In this issue of Thorax (see page 379) Amin and colleagues report a study in which 20 children with CF who had FEV1 ≥80% predicted were given hypertonic or isotonic saline in a 4 week crossover trial, separated by a 4 week washout.19 In addition to LCI, the investigators recorded FEV1 and the CF Questionnaire-Revised (CFQ-R) as primary outcomes. Baseline characteristics including the LCI were not significantly different between study periods. Four weeks of twice-daily inhalation of hypertonic saline resulted in a significant decrease (improvement) in LCI versus isotonic saline, whilst there was no significant change in FEV1 or CFQ-R. The authors point out that the absolute increase in FEV1 recorded following 4 weeks of hypertonic saline was 62 ml, which is similar to that reported from the positive trial of Elkins et al, but that in this case a relatively small sample size produced a p value >0.05.
This will be recognised as a landmark study, as it is the first to demonstrate a clear improvement in LCI in response to a recognised CF treatment in a population with normal spirometry results. The study is well designed and, in addition, the mass spectrometer-based sulfur hexafluoride (SF6) MBW hardware and software is identical to that employed in numerous previous studies, and consistent with recent taskforce recommendations for this technique.5 The researchers could be criticised for not employing a control group, and also for not paying sufficient attention to the baseline variability of their outcome measures when interpreting the effect of their intervention; however, both are minor criticisms.

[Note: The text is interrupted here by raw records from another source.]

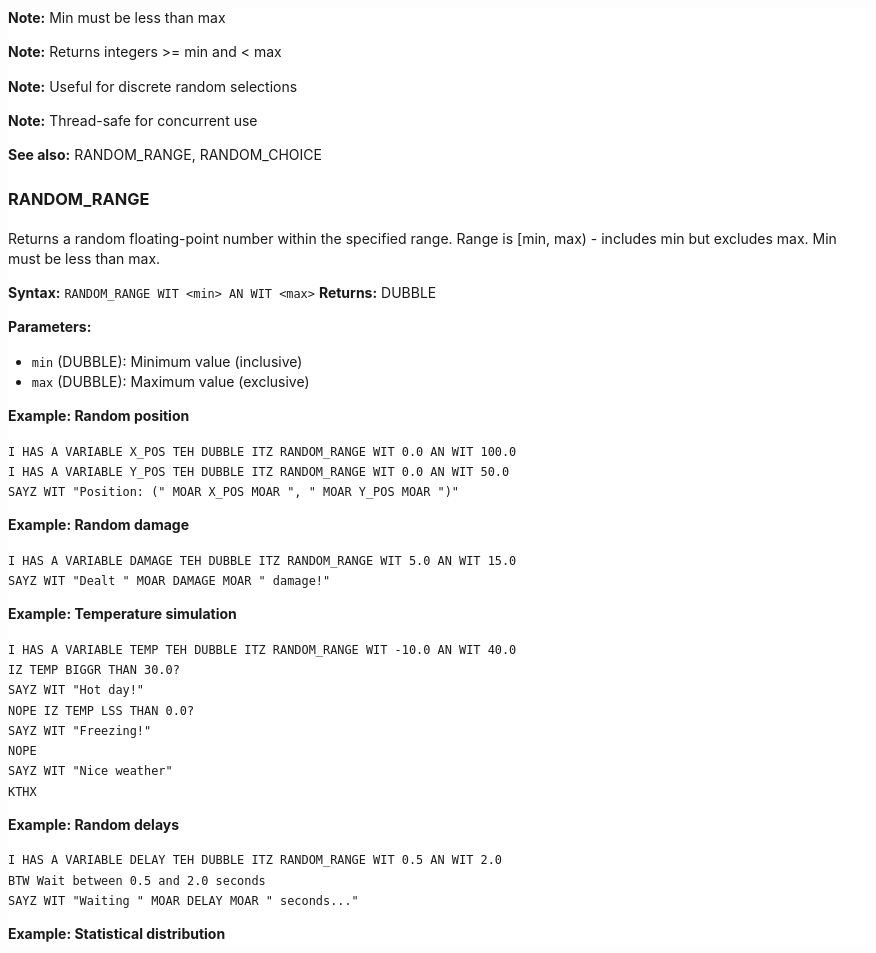 **Note:** Min must be less than max

**Note:** Returns integers >= min and < max

**Note:** Useful for discrete random selections

**Note:** Thread-safe for concurrent use

**See also:** RANDOM_RANGE, RANDOM_CHOICE

### RANDOM_RANGE

Returns a random floating-point number within the specified range.
Range is [min, max) - includes min but excludes max. Min must be less than max.

**Syntax:** `RANDOM_RANGE WIT <min> AN WIT <max>`
**Returns:** DUBBLE

**Parameters:**
- `min` (DUBBLE): Minimum value (inclusive)
- `max` (DUBBLE): Maximum value (exclusive)

**Example: Random position**

```lol
I HAS A VARIABLE X_POS TEH DUBBLE ITZ RANDOM_RANGE WIT 0.0 AN WIT 100.0
I HAS A VARIABLE Y_POS TEH DUBBLE ITZ RANDOM_RANGE WIT 0.0 AN WIT 50.0
SAYZ WIT "Position: (" MOAR X_POS MOAR ", " MOAR Y_POS MOAR ")"
```

**Example: Random damage**

```lol
I HAS A VARIABLE DAMAGE TEH DUBBLE ITZ RANDOM_RANGE WIT 5.0 AN WIT 15.0
SAYZ WIT "Dealt " MOAR DAMAGE MOAR " damage!"
```

**Example: Temperature simulation**

```lol
I HAS A VARIABLE TEMP TEH DUBBLE ITZ RANDOM_RANGE WIT -10.0 AN WIT 40.0
IZ TEMP BIGGR THAN 30.0?
SAYZ WIT "Hot day!"
NOPE IZ TEMP LSS THAN 0.0?
SAYZ WIT "Freezing!"
NOPE
SAYZ WIT "Nice weather"
KTHX
```

**Example: Random delays**

```lol
I HAS A VARIABLE DELAY TEH DUBBLE ITZ RANDOM_RANGE WIT 0.5 AN WIT 2.0
BTW Wait between 0.5 and 2.0 seconds
SAYZ WIT "Waiting " MOAR DELAY MOAR " seconds..."
```

**Example: Statistical distribution**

There are still challenges ahead for researchers intending to utilise LCI as an outcome measure in early CF. Long-term prospective longitudinal studies tracking LCI from infancy into adulthood are required, but data collection for such studies is inevitably lengthy and complex. Ultimately it will be necessary to demonstrate that children with CF managed with regular LCI monitoring have better outcomes than peers monitored by more conventional methods. In parallel, clinicians will expect that manufacturers develop MBW systems that are cheaper and more robust than the current home-built systems, and validated to the same standards. This author is not aware of any commercially available system that currently meets these standards, but it is possible to report two developments. One is a system built around a modified photoacoustic gas analyser and employed by the UK gene therapy consortium.13 The second is a modified ultrasonic flowmeter system developed by a German group, and currently employed in a German multicentre trial,20 21 Both have been validated against the mass spectrometer system developed by Gustafsson et al,12 and show great promise, at least for LCI measurement in preschool children and above. At present the researchers' modifications have not been commercialised by the manufacturers, but there is potential for the future.